Eh, this film did not really annoy me, but never had a reason to watch. He was one of those characters that made fun of Kenai right?
He didn’t make fun of Kenai. He was one of the bears in the “group bear session” that told a story…except in Croatian.
Oh…. My bad.
Just recently rewatched it and because im always intrigued by these things I googled and found out he’s saying “I almost froze to death when I crossed this huge icy passage. It was something i barely survived. Barely!” Which matches up with the arctic bridge theory. What I wonder is whether the script called for a Russian bear and they figured Americans would assume it was Russian anyways, and Darko wanted to rep Croatia or if Bears travel long distances to the coasts anyways. I vote for a spin off cartoon about the travels of the Croatian Bear.
Welcome to the blog and yes, a spinoff about Croatian Bear’s travels will be awesome!
Pretty much the only Germanic and Slavic languages I know any phrases from (mind you, I don’t speak them fluently) are German, Yiddish, and Afrikaans (which has its roots in Dutch, as well as influences from German, Portuguese, Malay, and the indigenous languages of South Africa), as well as 2 or 3 words of Russian- so I really couldn’t tell what that guy was saying. (Call it Yankee ignorance, if you want…)

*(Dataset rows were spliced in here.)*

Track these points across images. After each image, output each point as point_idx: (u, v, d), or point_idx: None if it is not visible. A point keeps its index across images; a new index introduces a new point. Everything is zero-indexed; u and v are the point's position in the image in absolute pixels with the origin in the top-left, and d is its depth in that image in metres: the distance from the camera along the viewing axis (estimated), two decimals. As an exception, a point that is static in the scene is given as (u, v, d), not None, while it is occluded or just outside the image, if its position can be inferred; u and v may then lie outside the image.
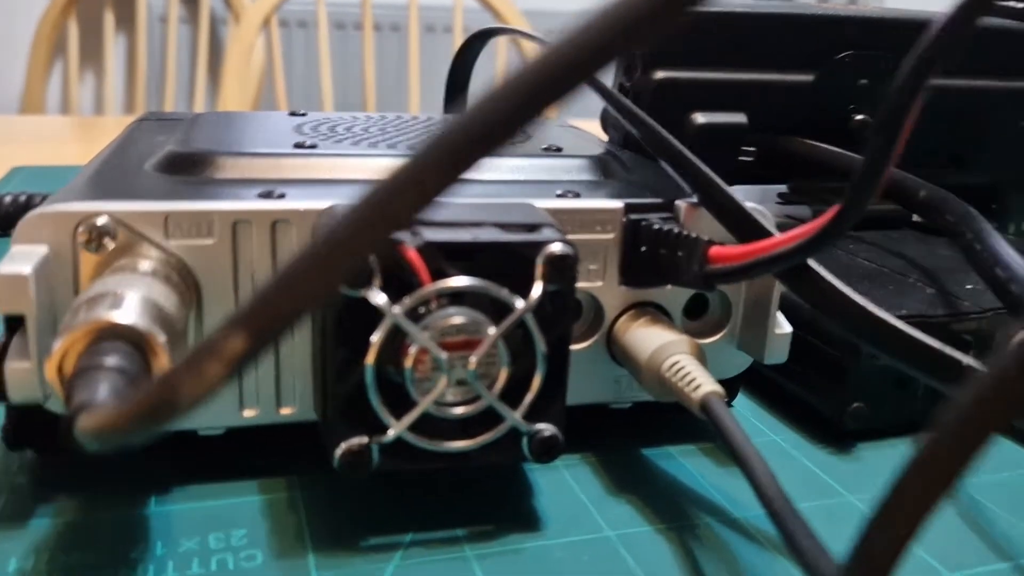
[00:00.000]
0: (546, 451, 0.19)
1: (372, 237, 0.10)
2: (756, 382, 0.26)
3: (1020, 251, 0.24)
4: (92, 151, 0.26)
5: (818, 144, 0.32)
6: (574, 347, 0.22)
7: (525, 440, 0.19)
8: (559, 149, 0.25)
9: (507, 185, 0.22)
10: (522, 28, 0.32)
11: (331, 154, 0.23)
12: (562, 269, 0.18)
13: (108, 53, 1.37)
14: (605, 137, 0.33)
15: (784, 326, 0.22)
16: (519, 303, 0.18)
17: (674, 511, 0.20)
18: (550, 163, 0.24)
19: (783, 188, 0.36)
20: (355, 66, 1.36)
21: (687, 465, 0.23)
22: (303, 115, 0.29)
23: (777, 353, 0.22)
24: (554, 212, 0.20)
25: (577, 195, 0.21)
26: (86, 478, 0.20)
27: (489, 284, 0.17)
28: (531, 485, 0.21)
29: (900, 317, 0.21)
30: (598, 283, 0.21)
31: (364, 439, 0.18)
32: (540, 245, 0.18)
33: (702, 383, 0.19)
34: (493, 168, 0.23)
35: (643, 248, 0.21)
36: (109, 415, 0.13)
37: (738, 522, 0.20)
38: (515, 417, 0.18)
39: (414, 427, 0.18)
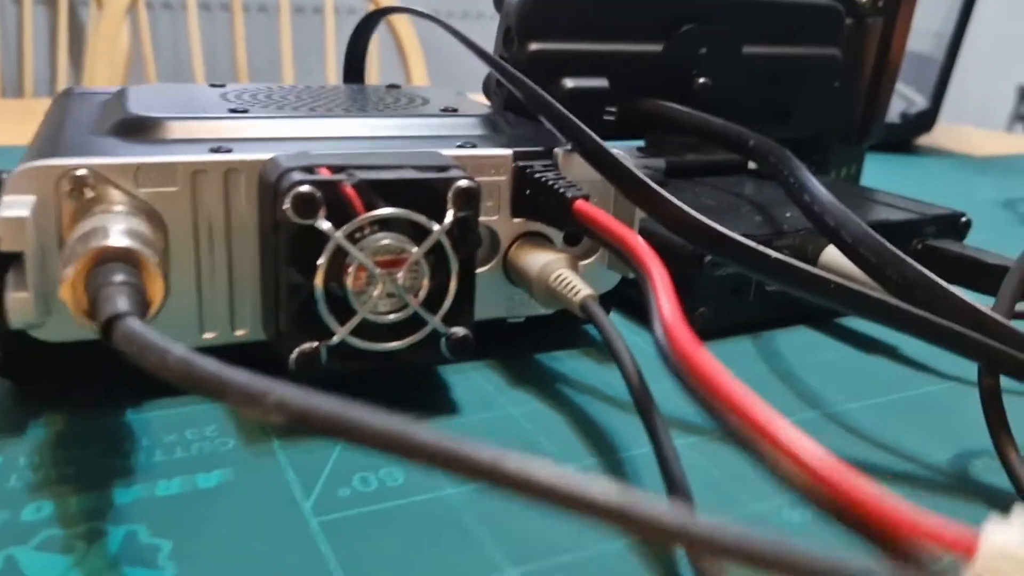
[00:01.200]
0: (461, 349, 0.24)
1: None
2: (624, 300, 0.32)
3: (826, 186, 0.30)
4: None
5: (669, 104, 0.38)
6: (477, 271, 0.26)
7: (444, 340, 0.23)
8: (455, 110, 0.30)
9: (417, 140, 0.27)
10: (413, 7, 0.36)
11: (263, 117, 0.27)
12: (468, 200, 0.22)
13: (-40, 35, 1.32)
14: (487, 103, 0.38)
15: (642, 246, 0.27)
16: (436, 227, 0.22)
17: (561, 394, 0.26)
18: (449, 121, 0.29)
19: (642, 143, 0.41)
20: (225, 47, 1.36)
21: (571, 363, 0.28)
22: (223, 86, 0.32)
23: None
24: (457, 158, 0.25)
25: (474, 145, 0.26)
26: (63, 401, 0.24)
27: (411, 212, 0.22)
28: (447, 382, 0.26)
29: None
30: (494, 217, 0.26)
31: (314, 343, 0.22)
32: (451, 181, 0.22)
33: (580, 289, 0.24)
34: (404, 127, 0.28)
35: (527, 191, 0.26)
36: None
37: (611, 398, 0.25)
38: (435, 321, 0.23)
39: (355, 332, 0.22)
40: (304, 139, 0.26)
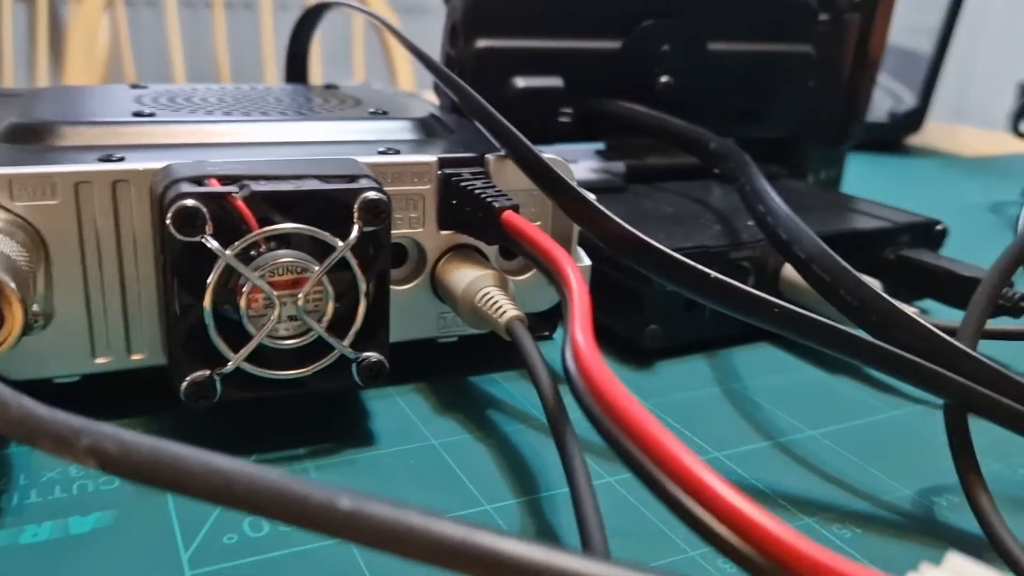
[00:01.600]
0: (373, 375, 0.21)
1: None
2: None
3: (797, 193, 0.28)
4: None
5: (626, 104, 0.35)
6: (402, 288, 0.24)
7: (354, 367, 0.21)
8: (385, 112, 0.28)
9: (335, 146, 0.25)
10: (354, 3, 0.34)
11: (168, 121, 0.24)
12: (376, 213, 0.20)
13: (-62, 32, 1.29)
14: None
15: (584, 259, 0.25)
16: (340, 243, 0.20)
17: (492, 422, 0.24)
18: (377, 125, 0.27)
19: (601, 146, 0.39)
20: (206, 44, 1.34)
21: (508, 386, 0.26)
22: (144, 88, 0.30)
23: (579, 284, 0.25)
24: (375, 166, 0.23)
25: (397, 152, 0.24)
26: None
27: (311, 228, 0.20)
28: (367, 410, 0.24)
29: (685, 248, 0.25)
30: (419, 229, 0.24)
31: (206, 372, 0.20)
32: (356, 192, 0.20)
33: (507, 310, 0.22)
34: (324, 132, 0.26)
35: (454, 201, 0.24)
36: None
37: (546, 427, 0.23)
38: (342, 346, 0.21)
39: (252, 358, 0.20)
40: (209, 145, 0.24)
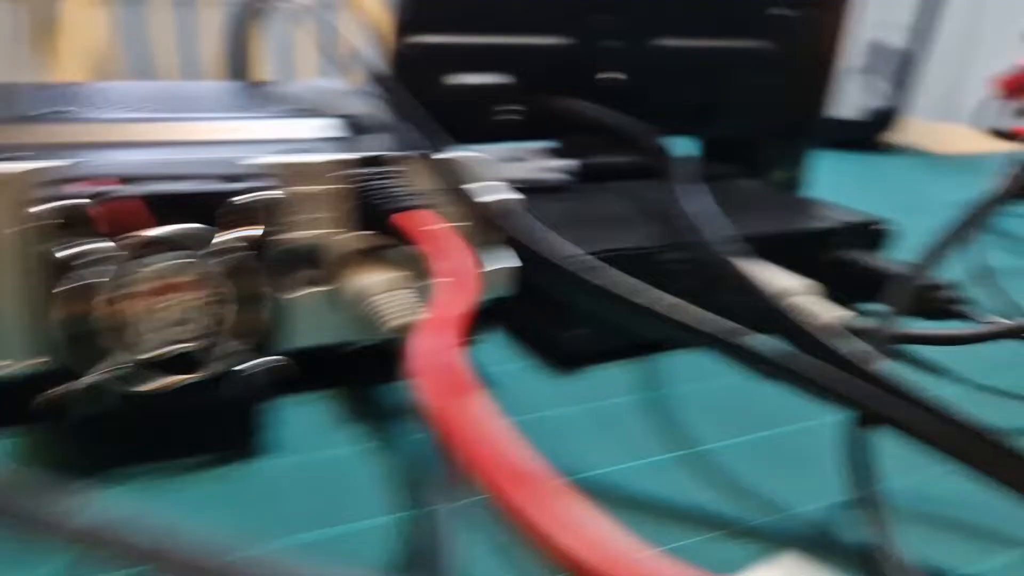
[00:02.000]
0: (263, 384, 0.21)
1: None
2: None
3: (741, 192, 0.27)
4: None
5: (570, 100, 0.35)
6: (309, 291, 0.24)
7: (242, 375, 0.21)
8: (311, 110, 0.27)
9: (241, 145, 0.24)
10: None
11: (75, 120, 0.24)
12: (254, 216, 0.20)
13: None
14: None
15: (510, 261, 0.24)
16: (214, 248, 0.19)
17: (392, 433, 0.23)
18: (296, 123, 0.26)
19: (555, 144, 0.38)
20: (191, 42, 1.33)
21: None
22: (54, 85, 0.30)
23: (503, 287, 0.25)
24: (273, 166, 0.22)
25: (308, 151, 0.23)
26: None
27: (186, 231, 0.19)
28: (269, 419, 0.23)
29: (601, 251, 0.24)
30: (325, 231, 0.23)
31: (67, 387, 0.19)
32: (235, 193, 0.19)
33: (393, 317, 0.21)
34: (233, 131, 0.25)
35: (360, 201, 0.23)
36: None
37: (453, 437, 0.23)
38: (225, 354, 0.20)
39: (124, 369, 0.19)
40: (96, 146, 0.23)
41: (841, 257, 0.31)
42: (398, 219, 0.21)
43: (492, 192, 0.24)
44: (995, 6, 1.80)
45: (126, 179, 0.19)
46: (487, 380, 0.26)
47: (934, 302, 0.28)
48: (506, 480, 0.12)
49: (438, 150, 0.22)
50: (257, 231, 0.20)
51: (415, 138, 0.25)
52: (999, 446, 0.17)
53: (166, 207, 0.19)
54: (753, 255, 0.29)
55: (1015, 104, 0.44)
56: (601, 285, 0.20)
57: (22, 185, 0.20)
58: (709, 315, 0.19)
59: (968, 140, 0.81)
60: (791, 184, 0.48)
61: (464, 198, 0.22)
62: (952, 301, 0.28)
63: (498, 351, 0.28)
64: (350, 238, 0.23)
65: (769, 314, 0.20)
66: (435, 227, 0.21)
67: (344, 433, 0.23)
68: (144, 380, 0.20)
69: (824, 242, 0.31)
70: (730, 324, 0.18)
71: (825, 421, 0.24)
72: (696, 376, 0.27)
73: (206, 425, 0.23)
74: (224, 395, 0.20)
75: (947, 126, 0.85)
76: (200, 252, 0.19)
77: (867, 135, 0.71)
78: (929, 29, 0.66)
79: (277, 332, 0.21)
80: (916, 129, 0.81)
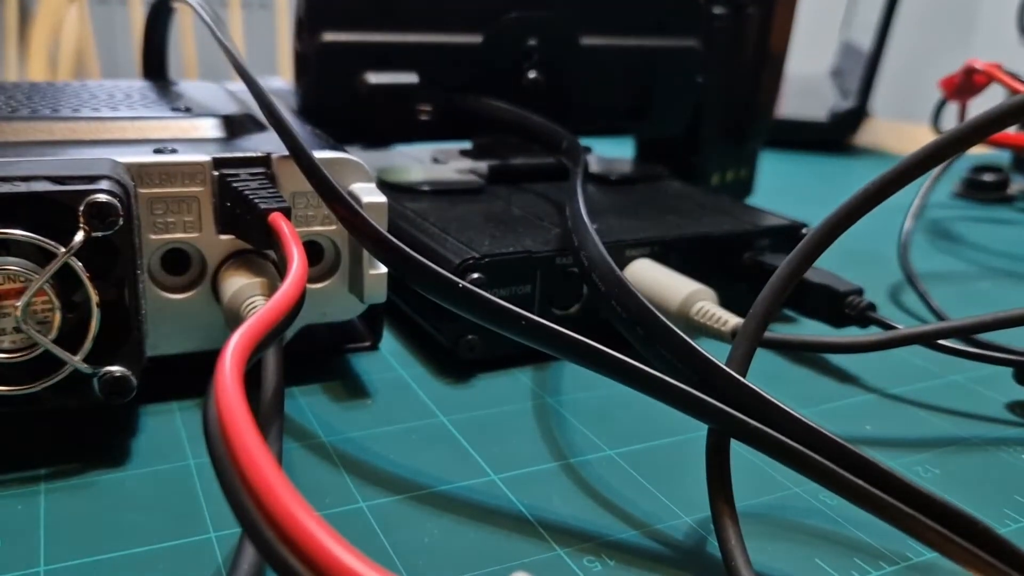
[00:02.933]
0: (118, 392, 0.20)
1: None
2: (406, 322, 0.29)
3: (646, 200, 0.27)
4: None
5: (488, 101, 0.34)
6: (182, 296, 0.23)
7: (95, 382, 0.20)
8: (188, 110, 0.26)
9: (106, 144, 0.23)
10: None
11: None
12: (105, 217, 0.19)
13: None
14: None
15: (379, 267, 0.24)
16: (61, 249, 0.19)
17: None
18: (171, 124, 0.25)
19: (467, 144, 0.38)
20: (173, 42, 1.32)
21: (302, 401, 0.24)
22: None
23: (375, 293, 0.24)
24: (137, 166, 0.21)
25: (175, 151, 0.23)
26: None
27: (29, 233, 0.18)
28: (135, 427, 0.22)
29: (505, 253, 0.24)
30: (195, 233, 0.23)
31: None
32: (82, 195, 0.19)
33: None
34: (98, 131, 0.24)
35: (228, 203, 0.22)
36: None
37: (324, 445, 0.22)
38: (74, 360, 0.19)
39: (-26, 373, 0.19)
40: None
41: (760, 261, 0.30)
42: (267, 220, 0.20)
43: (365, 194, 0.23)
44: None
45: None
46: (372, 388, 0.25)
47: (844, 309, 0.27)
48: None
49: (305, 151, 0.22)
50: (101, 232, 0.19)
51: (290, 138, 0.24)
52: (858, 463, 0.16)
53: (8, 206, 0.18)
54: (655, 256, 0.28)
55: (956, 105, 0.43)
56: (465, 294, 0.19)
57: None
58: (567, 332, 0.18)
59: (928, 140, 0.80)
60: (740, 185, 0.48)
61: (333, 200, 0.21)
62: (861, 308, 0.27)
63: (387, 358, 0.27)
64: (216, 240, 0.23)
65: (642, 320, 0.19)
66: (285, 231, 0.20)
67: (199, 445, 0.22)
68: (10, 381, 0.19)
69: (745, 246, 0.30)
70: (585, 341, 0.18)
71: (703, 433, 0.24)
72: (584, 385, 0.26)
73: (74, 431, 0.22)
74: (78, 401, 0.20)
75: (909, 127, 0.84)
76: (23, 258, 0.19)
77: (837, 136, 0.70)
78: (886, 32, 0.65)
79: (134, 338, 0.20)
80: (880, 129, 0.80)
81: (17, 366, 0.19)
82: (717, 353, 0.19)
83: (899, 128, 0.83)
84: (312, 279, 0.24)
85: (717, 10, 0.42)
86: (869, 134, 0.73)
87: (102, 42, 1.32)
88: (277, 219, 0.21)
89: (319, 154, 0.23)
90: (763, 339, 0.22)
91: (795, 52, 0.50)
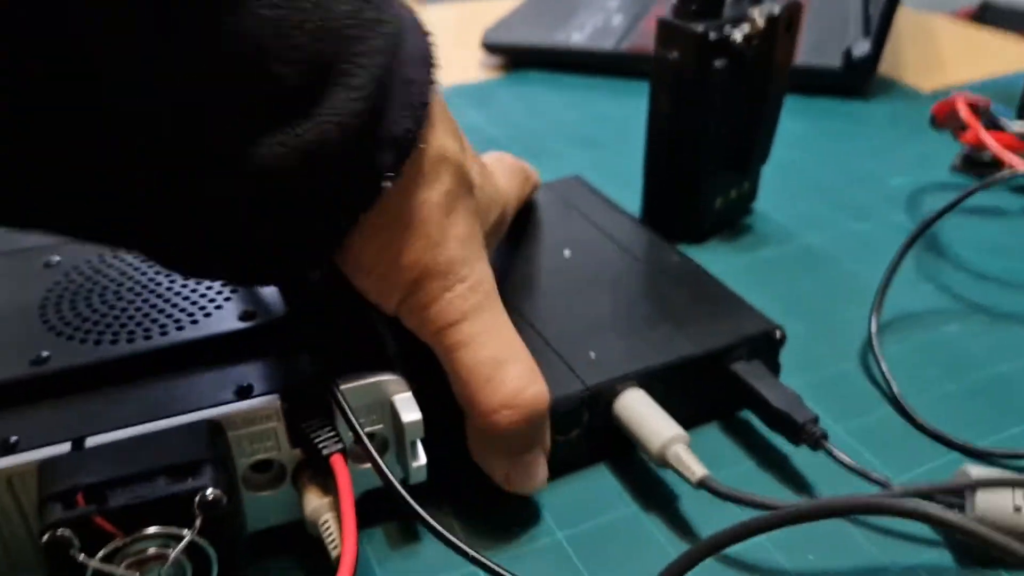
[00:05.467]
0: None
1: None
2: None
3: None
4: None
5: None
6: (270, 493, 0.29)
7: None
8: (253, 314, 0.32)
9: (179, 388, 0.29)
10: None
11: None
12: (217, 504, 0.25)
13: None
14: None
15: (421, 459, 0.30)
16: (186, 533, 0.25)
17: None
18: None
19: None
20: None
21: None
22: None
23: (417, 475, 0.30)
24: (226, 419, 0.27)
25: (251, 388, 0.28)
26: None
27: (161, 528, 0.25)
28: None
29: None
30: (274, 453, 0.29)
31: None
32: (195, 492, 0.25)
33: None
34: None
35: (299, 426, 0.28)
36: None
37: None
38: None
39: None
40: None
41: (734, 372, 0.35)
42: (333, 461, 0.27)
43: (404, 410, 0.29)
44: None
45: (104, 485, 0.24)
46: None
47: (801, 434, 0.33)
48: None
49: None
50: (213, 514, 0.25)
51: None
52: None
53: (139, 513, 0.25)
54: (641, 384, 0.33)
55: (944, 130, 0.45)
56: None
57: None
58: None
59: (951, 66, 0.79)
60: (744, 199, 0.51)
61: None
62: (816, 437, 0.32)
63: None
64: (292, 453, 0.29)
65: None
66: (346, 479, 0.26)
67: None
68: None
69: (727, 359, 0.35)
70: None
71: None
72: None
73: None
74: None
75: (944, 21, 0.83)
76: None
77: (846, 85, 0.70)
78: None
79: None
80: (910, 34, 0.80)
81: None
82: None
83: (922, 18, 0.82)
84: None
85: (718, 63, 0.44)
86: (888, 64, 0.73)
87: None
88: (337, 461, 0.27)
89: (363, 380, 0.29)
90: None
91: None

In any event, BROTHER BEAR stands as my #1 favorite feature from WDAS’s “experimental era” (post-TARZAN and pre-THE PRINCESS AND THE FROG), with a deeply emotional story, well-developed characters, beautiful animation, and singable music. I do, however, have to admit that there are a couple of things that have recently come to bother me a little:
1. After Kenai’s transformation, the movie becomes a wee bit dialogue-heavy.
2. It’s hard to tell just how much of the Alaskan Native culture represented in the film is accurate. (Of course, I’ve heard that it’s also partly inspired by the lore of the continental First Americans [the so-called “American Indians”], so that probably contributes to the ambiguity…)
3. Nothing against the actors’ performances, but, as with ALADDIN, the voice cast for the human characters is mostly white (although old Denahi is first shown speaking one of the Inuit or Yupik languages, and in the sequel, one character’s voiced by an African American).
These factors aside, I consider BROTHER BEAR to be one of the best post-Renaissance and pre-Revival Disney animated features, and it doesn’t deserve the low critics’ approval rating it received. (Same goes for ROBIN HOOD and OLIVER & COMPANY.)
Nice! German is the language I wanna learn most! I love the Germanic languages!
I forget how I feel about this movie whether it’s underrated or not.
The bear really speaks in croatian, in fact he speaks in a specific accent that even croats think is funny 🙂 I was shocked when I watched the english version and heard a bear speaking in my native language, I thougt something went wrong! Hahhaha
That’s so awesome!
Hi! I’m Croatian and today was the first day I’ve watched Brother bear in English. When I heard the bear speak I was so confused so I searched online lol. Yeah, what he’s saying is in fact correct to what google tells you! First time my language was in the og version of a Disney cartoon, I’m really happy!
Hello Nebitno, welcome to my blog and thanks for commenting! Ooh that’s so awesome to hear your language in a Disney film!